Grand chemin, mais pas autoroute. Car il ne faut pas se méprendre : Maria Holic Alive reste une série intéressante. Une personne n’ayant jamais vu la préquelle pourra trouver la suite tout à fait plaisante à regarder. Par ailleurs, malgré les reproches qu’on peut lui faire, ce second volet est parsemé de quelques bonnes idées, comme les épisodes 5 et 6 qui se répondent l’un l’autre, décrivant les mêmes évènements de points de vue différents, ou le 9 où Kanako n'a pas le droit de parler parce qu'elle a été trop bavarde dans les épisodes précédents.

Les séquences avec le petit personnage de Nandarô, quant à elles, sont vraiment amusantes et apportent une coupure absurdo-éducative à l’anime.

Mais, surtout, rendons hommage aux openings et endings qui signent le talent du studio. À titre d’exemple, le générique de début des 4 premiers épisodes parodie les thèmes et les paroles des vieux super sentai type Goranger. Et celui de l’épisode 6 est tout bonnement hilarant.

Enfin, SHAFT a eu la bonne idée de conserver les bonus post-génériques et post-tsuzuku (séquences à suivre) parodiant publicités, bandes-annonces ou animes de manière très drôle. Puella Magi Madoka Magica, Les Experts, Photoshop, le Petit Chaperon Rouge… Ça fleure bon l’absurde, et ça n’apporte rien à l’œuvre globalement.

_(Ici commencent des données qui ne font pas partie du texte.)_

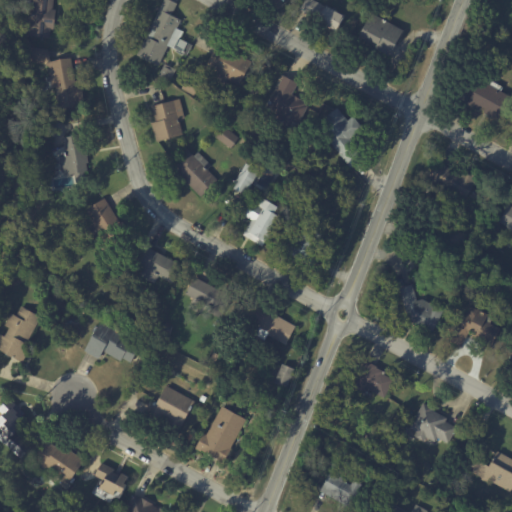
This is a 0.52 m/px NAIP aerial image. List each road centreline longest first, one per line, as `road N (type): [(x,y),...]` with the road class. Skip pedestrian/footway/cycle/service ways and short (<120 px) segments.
road 1 (residential): [(511,407),(167,219),(137,179),(121,125)]
road 2 (tertiary): [(264,511),(417,111)]
road 3 (residential): [(214,0),(417,111)]
road 4 (residential): [(75,395),(99,426),(257,511)]
road 5 (residential): [(121,125),(108,66),(118,0)]
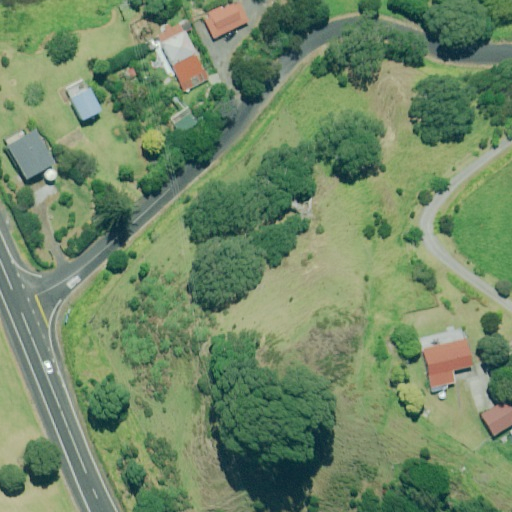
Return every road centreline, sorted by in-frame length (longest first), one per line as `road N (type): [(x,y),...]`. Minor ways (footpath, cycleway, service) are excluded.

C’est juste là pour faire rire, et tant mieux.

Autant de petits éléments disséminés çà et là qui rendent la série pas si anodine que ça.

Il faut donc le reconnaître, Maria Holic Alive reste suffisamment intéressante pour se pencher dessus et passer d'agréables moments. Pas moins, pas plus.
En dehors des facteurs propres à la série (staff, délais, budget…), peut-être en attendait-on trop de la suite d’un premier volet qui nous avait tant fait rire. Ou alors le contexte de diffusion était-il moins favorable ? La saison printemps 2011 n’a rien à voir avec l’hiver 2009 en terme de qualité, avec des séries comme Nichijô, Ano hi Mita Hana no Namae o Bokutachi wa Mada Shiranai ou, dans une moindre mesure, Hanasaku Iroha, vraiment de très bonne qualité, faisant passer, en comparaison, une série tout à fait correcte comme Maria Holic Alive pour passable (le dur diktat de la qualité pensée comme norme)…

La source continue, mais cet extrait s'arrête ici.